Scraping Central is reader-supported. When you buy through links on our site, we may earn an affiliate commission.

4.66intermediate5 min read

Scheduling: cron, Airflow, Prefect, Symfony Scheduler

From a cron line on a VPS to a workflow orchestrator with DAGs and retries, the scheduling tools you'll actually pick from.

What you’ll learn

  • Choose between cron, Airflow, Prefect, and Symfony Scheduler for a given workload.
  • Express dependencies between scrape jobs.
  • Handle retries, backfills, and timezone correctness.

Every scraper needs to run on a schedule. The right scheduler depends on workload complexity, and most teams over-engineer this. Cron handles 80% of cases just fine.

The tradeoff space

Tool Best for Complexity
cron / systemd timers 1–20 jobs, no dependencies Trivial
Kubernetes CronJob Same as cron, but in K8s Low
Symfony Scheduler PHP/Symfony shop, integrated with Messenger Low
Prefect Dependency graphs, Python, modern UI Medium
Airflow Complex DAGs, mature ecosystem High
Dagster Data-asset-centric DAGs Medium
Temporal Long-running workflows, exactly-once semantics High

A common pattern: cron for simple jobs, Prefect or Airflow once dependencies start to matter (scrape → transform → load → notify).

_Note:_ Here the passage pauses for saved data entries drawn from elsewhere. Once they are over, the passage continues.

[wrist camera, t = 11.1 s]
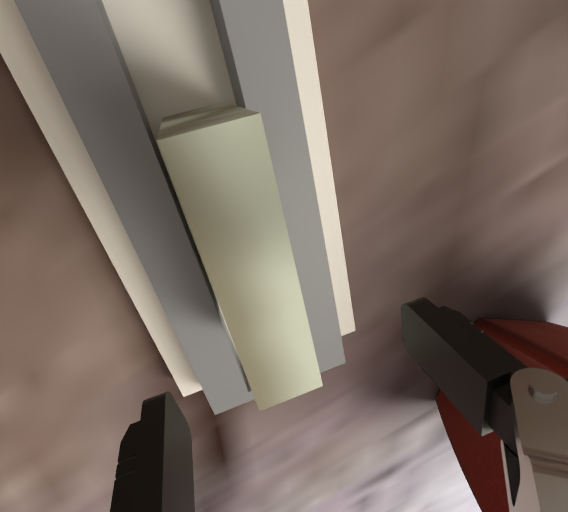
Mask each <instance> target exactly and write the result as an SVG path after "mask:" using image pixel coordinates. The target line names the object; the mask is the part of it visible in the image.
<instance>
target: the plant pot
mask: <svg viewBox="0 0 568 512" xmlns="http://www.w3.org/2000/svg"><path fill="white" fill-rule="evenodd" d="M474 325H476V326H477V327H478V328H480V329H481V330H482V331H483V333H484V334H485V333H486V334H487V335H488V336H490V337H491V338H492V339H493V340H495V341H496V342H497V343H498V344H499V345H501V346H502V347H503V348H504V349H506V350H507V351H508V352H509V353H511V354H512V355H513V356H514V357H516V358H517V359H518V360H519V361H521V362H522V363H523V364H524V365H526V366H527V367H528V368H539V369H544V370H548V371H550V372H553V373H555V374H557V375H559V376H560V377H562V378H564V379H566V378H568V327H565V326H561V325H557V324H553V323H550V322H541V321H524V320H507V319H490V318H483V319H480V320H478V321H477V322H476V323H475V324H474ZM436 403H437V406H438V409H439V412H440V415H441V418H442V421H443V424H444V426H445V429H446V432H447V435H448V437H449V440H450V442H451V445H452V448H453V450H454V452H455V455H456V457H457V459H458V462H459V464H460V467H461V469H462V471H463V473H464V475H465V478H466V480H467V482H468V484H469V486H470V488H471V490H472V493H473V495H474V497H475V499H476V501H477V503H478V505H479V507H480V509H481V511H482V512H509V503H508V496H507V488H506V481H505V473H504V466H503V458H502V451H501V438H500V437H499V436H498V435H497V434H496V433H495V432H494V431H492V432H490V433H488V434H486V435H484V436H481V435H480V434H479V433H478V432H477V431H476V430H475V429H474V427H473V426H472V425H471V424H470V423H469V422H468V420H467V419H466V418H465V417H464V416H463V415H462V414H461V412H460V411H459V410H458V409H457V408H456V407H455V405H454V404H453V403H452V402H451V401H450V400H449V399H448V397H447V396H446V395H445V394H444V393H443V392H442V390H440V392H439V394H438V395H437V398H436Z"/></svg>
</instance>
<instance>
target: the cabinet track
mask: <svg viewBox="0 0 568 512" xmlns="http://www.w3.org/2000/svg"><path fill="white" fill-rule="evenodd" d="M0 53H1V55H2V57H3V59H4V61H5V63H6V65H7V66H8V68H9V70H10V72H11V74H12V76H13V78H14V80H15V81H16V83H17V85H18V87H19V89H20V91H21V93H22V95H23V96H24V98H25V100H26V102H27V104H28V106H29V108H30V110H31V112H32V113H33V115H34V117H35V119H36V121H37V123H38V125H39V127H40V128H41V130H42V132H43V134H44V136H45V138H46V140H47V142H48V143H49V145H50V147H51V149H52V151H53V153H54V155H55V157H56V158H57V160H58V162H59V164H60V166H61V168H62V170H63V172H64V173H65V175H66V177H67V179H68V181H69V183H70V185H71V187H72V188H73V190H74V192H75V194H76V196H77V198H78V200H79V202H80V203H81V205H82V207H83V209H84V211H85V213H86V215H87V217H88V218H89V220H90V222H91V224H92V226H93V228H94V230H95V232H96V233H97V235H98V237H99V239H100V241H101V243H102V245H103V247H104V248H105V250H106V252H107V254H108V256H109V258H110V260H111V262H112V263H113V265H114V267H115V269H116V271H117V273H118V275H119V277H120V278H121V280H122V282H123V284H124V286H125V288H126V290H127V292H128V293H129V295H130V297H131V299H132V301H133V303H134V305H135V307H136V309H137V310H138V312H139V314H140V316H141V318H142V320H143V322H144V324H145V325H146V327H147V329H148V331H149V333H150V335H151V337H152V339H153V340H154V342H155V344H156V346H157V348H158V350H159V352H160V354H161V355H162V357H163V359H164V361H165V363H166V365H167V367H168V369H169V370H170V372H171V374H172V376H173V378H174V380H175V382H176V384H177V385H178V387H179V389H180V391H181V393H182V395H183V397H184V396H187V395H190V394H192V393H195V392H197V391H200V390H203V391H204V393H205V395H206V397H207V399H208V402H209V404H210V406H211V408H212V410H213V412H214V414H215V415H216V414H219V413H221V412H224V411H226V410H229V409H231V408H234V407H236V406H239V405H241V404H244V403H246V402H249V401H251V400H254V399H255V398H254V395H253V393H252V390H251V387H250V385H249V382H248V380H247V377H246V374H245V372H244V369H243V366H242V364H241V361H240V359H239V356H238V353H237V351H236V348H235V345H234V343H233V340H232V338H231V335H230V332H229V330H228V327H227V324H226V322H225V319H224V317H223V314H222V311H221V309H220V306H219V303H218V301H217V298H216V296H215V293H214V290H213V288H212V285H211V282H210V280H209V277H208V275H207V272H206V269H205V267H204V264H203V262H202V259H201V256H200V254H199V251H198V248H197V246H196V243H195V241H194V238H193V235H192V233H191V230H190V227H189V225H188V222H187V220H186V217H185V214H184V212H183V209H182V206H181V204H180V201H179V199H178V196H177V193H176V191H175V188H174V185H173V183H172V180H171V178H170V175H169V172H168V170H167V167H166V164H165V162H164V159H163V157H162V154H161V151H160V149H159V146H158V143H157V137H158V133H159V130H160V126H161V122H162V118H163V117H167V116H171V115H174V114H178V113H182V112H186V111H190V110H194V109H198V108H202V107H206V106H209V105H213V104H217V103H221V102H224V103H228V104H231V105H235V106H238V107H242V108H245V109H249V110H252V111H255V112H259V113H261V117H262V122H263V126H264V130H265V135H266V139H267V143H268V148H269V152H270V157H271V161H272V165H273V170H274V174H275V178H276V183H277V187H278V192H279V196H280V200H281V205H282V209H283V213H284V218H285V222H286V226H287V231H288V235H289V240H290V244H291V248H292V253H293V257H294V261H295V266H296V270H297V275H298V279H299V283H300V288H301V292H302V296H303V301H304V305H305V310H306V314H307V318H308V323H309V327H310V331H311V336H312V340H313V344H314V349H315V353H316V358H317V362H318V366H319V371H320V373H322V372H324V371H327V370H329V369H332V368H334V367H337V366H339V365H342V364H344V363H346V361H345V355H344V349H343V344H342V338H341V336H343V335H346V334H348V333H351V332H353V331H355V324H354V317H353V311H352V304H351V297H350V290H349V283H348V276H347V269H346V262H345V256H344V249H343V242H342V235H341V228H340V221H339V214H338V207H337V201H336V194H335V187H334V180H333V173H332V166H331V159H330V152H329V146H328V139H327V132H326V125H325V118H324V111H323V104H322V98H321V91H320V84H319V77H318V70H317V63H316V56H315V49H314V43H313V36H312V29H311V22H310V15H309V8H308V1H307V0H0Z"/></svg>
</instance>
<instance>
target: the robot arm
mask: <svg viewBox="0 0 568 512" xmlns="http://www.w3.org/2000/svg"><path fill="white" fill-rule="evenodd" d="M401 316H402V332H403V340H404V344H405V346H406V348H407V350H408V352H409V353H410V355H411V356H412V357H413V358H414V359H415V360H416V362H417V363H418V364H419V365H420V366H421V367H422V368H423V370H424V371H425V372H426V373H427V374H428V375H429V377H430V378H431V379H432V380H433V381H434V382H435V384H436V385H437V386H438V387H439V388H440V389H441V390H442V392H443V393H444V394H445V395H446V396H447V397H448V399H449V400H450V401H451V402H452V403H453V404H454V405H455V407H456V408H457V409H458V410H459V411H460V412H461V414H462V415H463V416H464V417H465V418H466V419H467V420H468V422H469V423H470V424H471V425H472V426H473V427H474V429H475V430H476V431H477V432H478V433H479V434H480V435H481V436H484V435H486V434H488V433H490V432H492V431H494V432H495V433H496V434H497V435H498V436H499V437H500V438H501V451H502V458H503V466H504V473H505V481H506V488H507V496H508V503H509V512H568V378H566V379H564V378H562V377H560V376H559V375H557V374H555V373H553V372H550V371H548V370H544V369H539V368H528V367H527V366H526V365H524V364H523V363H522V362H521V361H519V360H518V359H517V358H516V357H514V356H513V355H512V354H511V353H509V352H508V351H507V350H506V349H504V348H503V347H502V346H501V345H499V344H498V343H497V342H496V341H495V340H493V339H492V338H491V337H490V336H488V335H487V334H486V333H485V334H484V333H483V331H482V330H481V329H480V328H478V327H477V326H476V325H473V323H472V322H471V321H470V320H468V319H467V318H466V317H465V316H463V315H462V314H461V313H460V312H457V311H455V310H452V309H450V308H447V307H445V306H442V307H440V308H437V307H436V306H435V305H434V304H432V303H431V302H430V301H429V300H428V299H426V298H424V297H422V298H419V299H416V300H414V301H411V302H408V303H406V304H403V305H402V306H401ZM115 477H116V480H115V482H114V489H113V495H112V502H111V508H110V512H195V506H194V483H193V460H192V439H191V433H190V429H189V426H188V423H187V421H186V419H185V417H184V415H183V414H182V412H181V410H180V408H179V407H178V405H177V403H176V401H175V400H174V398H173V396H172V394H171V393H170V392H165V393H162V394H160V395H157V396H154V397H152V398H149V399H146V400H144V401H143V404H142V411H141V420H140V421H138V422H136V423H133V424H130V426H129V428H128V430H127V431H126V433H125V435H124V437H123V439H122V441H121V444H120V450H119V457H118V465H117V469H116V476H115Z"/></svg>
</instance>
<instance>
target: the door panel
mask: <svg viewBox="0 0 568 512" xmlns="http://www.w3.org/2000/svg"><path fill="white" fill-rule="evenodd" d="M157 143H158V146H159V149H160V151H161V154H162V157H163V159H164V162H165V164H166V167H167V170H168V172H169V175H170V178H171V180H172V183H173V185H174V188H175V191H176V193H177V196H178V199H179V201H180V204H181V206H182V209H183V212H184V214H185V217H186V220H187V222H188V225H189V227H190V230H191V233H192V235H193V238H194V241H195V243H196V246H197V248H198V251H199V254H200V256H201V259H202V262H203V264H204V267H205V269H206V272H207V275H208V277H209V280H210V282H211V285H212V288H213V290H214V293H215V296H216V298H217V301H218V303H219V306H220V309H221V311H222V314H223V317H224V319H225V322H226V324H227V327H228V330H229V332H230V335H231V338H232V340H233V343H234V345H235V348H236V351H237V353H238V356H239V359H240V361H241V364H242V366H243V369H244V372H245V374H246V377H247V380H248V382H249V385H250V387H251V390H252V393H253V395H254V398H255V401H256V403H257V406H258V408H259V411H262V410H265V409H267V408H269V407H272V406H274V405H277V404H279V403H282V402H284V401H287V400H289V399H292V398H294V397H297V396H299V395H302V394H304V393H307V392H309V391H312V390H314V389H316V388H319V387H321V386H323V384H322V379H321V375H320V371H319V366H318V362H317V358H316V353H315V349H314V344H313V340H312V336H311V331H310V327H309V323H308V318H307V314H306V310H305V305H304V301H303V296H302V292H301V288H300V283H299V279H298V275H297V270H296V266H295V261H294V257H293V253H292V248H291V244H290V240H289V235H288V231H287V226H286V222H285V218H284V213H283V209H282V205H281V200H280V196H279V192H278V187H277V183H276V178H275V174H274V170H273V165H272V161H271V157H270V152H269V148H268V143H267V139H266V135H265V130H264V126H263V122H262V117H261V113H259V112H255V111H252V110H249V109H245V108H242V107H238V106H235V105H231V104H228V103H224V102H221V103H217V104H213V105H209V106H206V107H202V108H198V109H194V110H190V111H186V112H182V113H178V114H174V115H171V116H167V117H163V118H162V122H161V126H160V130H159V133H158V137H157Z"/></svg>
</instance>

cron, the underrated default

# /etc/cron.d/scrapers
SHELL=/bin/bash
PATH=/usr/local/bin:/usr/bin:/bin
MAILTO=alerts@example.com

# Catalog108 daily at 3am UTC
0 3 * * * scraper /usr/local/bin/python -m scraper.daily >> /var/log/scrapers/daily.log 2>&1

# Hourly health stats
0 * * * * scraper /usr/local/bin/python -m scraper.health

Issues with naive cron:

  • No automatic retry.
  • No alert on failure (MAILTO is the historic way, often ignored).
  • No prevention of overlapping runs.

Fixes:

  • flock -n for mutex: flock -n /tmp/daily.lock python -m scraper.daily
  • Wrapper script that emits a Prometheus pushgateway metric on success/failure.
  • cronitor / healthchecks.io, services that ping you when expected cron didn't run (deadman switch).

The cron + flock + healthchecks.io combo gets you 90% of "production scheduling" with three lines of config.

systemd timers, cron's better-equipped cousin

# /etc/systemd/system/scraper-daily.service
[Service]
Type=oneshot
User=scraper
ExecStart=/usr/local/bin/python -m scraper.daily

# /etc/systemd/system/scraper-daily.timer
[Timer]
OnCalendar=*-*-* 03:00:00
RandomizedDelaySec=300
Persistent=true

[Install]
WantedBy=timers.target

Advantages over cron:

  • Persistent=true runs missed jobs after a reboot.
  • RandomizedDelaySec staggers cron herds.
  • Native integration with journalctl logs.
  • Failed runs leave systemctl status showing red.

Symfony Scheduler

Symfony 6.3+ ships Scheduler. Define jobs in code:

#[AsSchedule]
class ScrapingSchedule implements ScheduleProviderInterface
{
  public function getSchedule(): Schedule
  {
  return (new Schedule())
  ->add(
  RecurringMessage::cron('0 3 * * *', new ScrapeCatalog108Message()),
  RecurringMessage::cron('0 * * * *', new HealthCheckMessage()),
  RecurringMessage::every('5 minutes', new QueueCoordinatorMessage())
  )
  ->stateful($this->lockFactory)  // multi-instance safe
  ->processOnlyLastMissedRun();
  }
}

The scheduler dispatches Messenger messages, handlers run in the worker fleet. Crucially, stateful() + a Lock factory makes it safe to run multiple scheduler instances. Only one fires each occurrence.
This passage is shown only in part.